* EXTRAIT DU DOCUMENT
------------------------------
Kant et Fourier semblent s’accorder au moins sur un point : il est dans la nature de l’homme de vouloir vivre dans le plaisir et le bonheur. Mais nous ne pouvons prolonger cet accord plus longtemps car selon Kant, mieux vaut peiner, souffrir se battre contre les autres et contre soi-même que sombrer dans l’ennui et la morne paresse. « Remercions donc la nature pour cette humeur peu conciliante, pour la vanité rivalisant dans l’envie, pour l’appétit insatiable de possession ou même de domination », écrit-il dans la quatrième proposition de L’Idée d’une histoire universelle. La passion égoïste de l’ambition, dût-elle nous tourmenter sans cesse, l’emporte sur l’idiote complaisance du bien-être. Cela conduit finalement à une forme de jouissance raffinée proche de celle du masochiste qui a besoin de souffrir pour se sentir bien vivant.
------------------------------
* JEU DE DONNÉES
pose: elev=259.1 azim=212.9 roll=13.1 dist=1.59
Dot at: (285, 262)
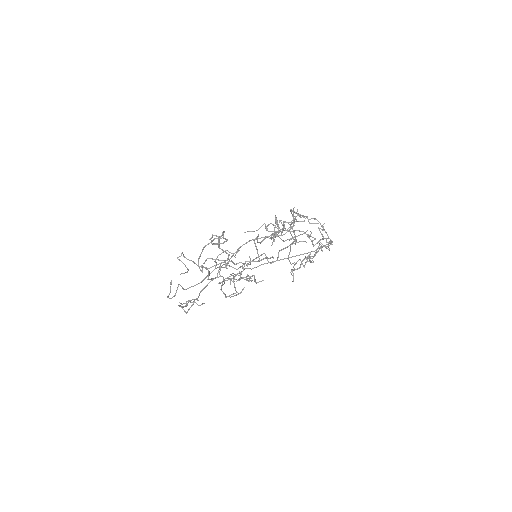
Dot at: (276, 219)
------------------------------
* OBJECTIF A
Répondez à ces questions sur l'extrait consacré à Kant et Fourier :
(i) Sur quel point Kant et Fourier semblent-ils s'accorder ?
(ii) Dans quelle proposition de L'Idée d'une histoire universelle Kant écrit-il « Remercions donc la nature pour cette humeur peu conciliante » ?
(iii) À quelle jouissance la dernière phrase compare-t-elle la « jouissance raffinée » ?
* OBJECTIF B
Rédigez la suite de l'extrait sur Kant et Fourier, en commençant juste après sa dernière phrase.

* RÉPONSE ATTENDUE A
(i) Il est dans la nature de l'homme de vouloir vivre dans le plaisir et le bonheur.
(ii) Dans la quatrième proposition.
(iii) À celle du masochiste qui a besoin de souffrir pour se sentir bien vivant.

* RÉPONSE ATTENDUE B
On distingue alors deux formes de bonheurs caractéristiques de la logique civilisée, celui (stupide) de la bête et celui (raffiné et chrétien) de la passion qui tourmente. Ces deux tendances se complètent, lorsque les hommes cessent d’exercer leur volonté ambitieuse dans le travail, qu’ils se livrent à des plaisirs marqués par la passivité, la pesanteur, l’indifférence et le repli sur soi. Ainsi les repas sont-ils lourds et l’on jouit de se goinfrer jusqu’à l’assoupissement, on boit pour s’abrutir.

Le bonheur fouriériste est encore d’une autre nature. Pour le connaître, il s’agit de changer de style en passant de la lourdeur égoïste de la contre-marche à la légèreté amoureuse de la marche. En Harmonie le bonheur est vécu dans l’activité intense, la légèreté et l’ouverture. Les repas sont nombreux mais légers, le vin rend joyeux mais n’assomme pas. L’amour, dont Fourier illustre les joies dans le Nouveau monde amoureux, ne ressemble nullement à celui décrit par Kant, il est une source inépuisable d’inventions sensuelles et sentimentales et, à la différence de l’ambition égoïste propre à la civilisation, il ouvre sur des nouveautés sans fin.

Une autre lecture de l’histoire

Ainsi en renversant la perspective de Kant on peut relire l’histoire à la lumière du principe de la passion amoureuse et non de « l’insociable sociabilité ». Fourier interroge l’histoire et mesure les progrès ou les reculs en demandant : quelle a été la place offerte aux femmes ? Quelles ont été les possibilités du développement sexuel et amoureux ?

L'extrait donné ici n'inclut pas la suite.